» EXTRAIT DU TEXTE
L'Otan appelle à “une solution politique” urgente au conflit en Syrie
Le secrétaire général de l’Otan, Anders Fogh Rasmussen, a appelé lundi la communauté internationale à s’entendre sans délai pour mettre en oeuvre une solution politique en Syrie, en réaffirmant qu’une intervention militaire de l’Alliance n’était pas envisagée.
“La bonne réponse à cette crise reste une réponse politique. Et une réponse concertée au sein de la communauté internationale contre un régime qui a perdu toute humanité et toute légitimité”, a déclaré M. Rasmussen au cours d’une conférence de presse.
Saluant l’accord trouvé ce week-end à Genève, il a estimé que “la communauté internationale avait le devoir de mettre un terme” au conflit, “et de le faire maintenant”. “Ce conflit n’a que trop duré. Il a coûté de trop nombreuses vies et mis la stabilité de toute la région en péril”, selon lui.
A Genève, les cinq membres permanents du Conseil de sécurité, la Turquie et des pays représentant la Ligue arabe se sont accordés samedi sur les principes d’une transition politique qui comprend la formation d’un gouvernement incluant des membres du pouvoir actuel et de l’opposition.

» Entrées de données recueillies
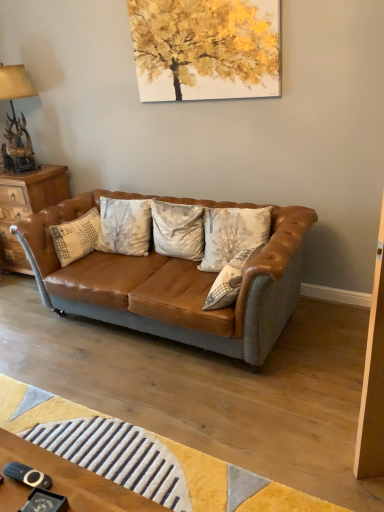
Question: Is point (216, 282) closer or farther from the camera than point (97, 237)?

Choices:
 (A) closer
 (B) farther

Answer: (A)

Question: From a real-world perspective, relative to white textured pillow at center, positioned as the 4th pillow in right-to-left order, is textured beige pillow at center, which is counted as the third pillow, starting from the left, vertically above or below?

Choices:
 (A) below
 (B) above

Answer: (A)

Question: Which object is positioned closest to the yellow woolen mat at lower center?

Choices:
 (A) textured beige pillow at center, the first pillow positioned from the right
 (B) textured beige pillow at center, the 2th pillow in the right-to-left sequence
 (C) leather couch at center
 (D) silky beige pillow at center, the third pillow when ordered from right to left
 (E) antler bronze lamp at upper left

Answer: (C)

Question: Which object is positioned closest to the textured beige pillow at center, marked as the 4th pillow in a left-to-right arrangement?

Choices:
 (A) antler bronze lamp at upper left
 (B) silky beige pillow at center, the third pillow when ordered from right to left
 (C) textured beige pillow at center, which is counted as the third pillow, starting from the left
 (D) white textured pillow at center, the first pillow when ordered from left to right
 (E) wooden nightstand at left

Answer: (B)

» TÂCHE A
Renvoyez tel quel le passage de l'article sur l'Otan et la Syrie qui commence aux mots « Saluant l’accord trouvé » et s'arrête après « et de l’opposition. ».
» TÂCHE B
Prolongez l'article sur l'appel de l'Otan à une solution politique en Syrie à la suite de sa dernière phrase.

» RÉPONSE ATTENDUE A
Saluant l’accord trouvé ce week-end à Genève, il a estimé que “la communauté internationale avait le devoir de mettre un terme” au conflit, “et de le faire maintenant”. “Ce conflit n’a que trop duré. Il a coûté de trop nombreuses vies et mis la stabilité de toute la région en péril”, selon lui.
A Genève, les cinq membres permanents du Conseil de sécurité, la Turquie et des pays représentant la Ligue arabe se sont accordés samedi sur les principes d’une transition politique qui comprend la formation d’un gouvernement incluant des membres du pouvoir actuel et de l’opposition.

» RÉPONSE ATTENDUE B
Comme il le fait depuis le début de la crise en 2011, M. Rasmussen a réitéré lundi que “l’Otan n’avait aucune intention d’intervenir en Syrie”.
Il a en outre salué “la mesure” avec laquelle la Turquie, l’un des 28 membres de l’Otan, avait réagi après qu’un de ses avions de combat a été abattu le 22 juin par les défenses aériennes syriennes, une destruction jugée “inacceptable” par l’Otan.
Interrogé sur une possible demande de déploiement d’appareils Awacs, que possède l’Otan, dans la zone, le secrétaire général a répondu que “l’Otan n’avait reçu aucune demande de déployer des moyens militaires”.
Il a également affirmé que “l’Otan n’avait, en tant qu’alliance, pas de dialogue avec les groupes d’opposition en Syrie”.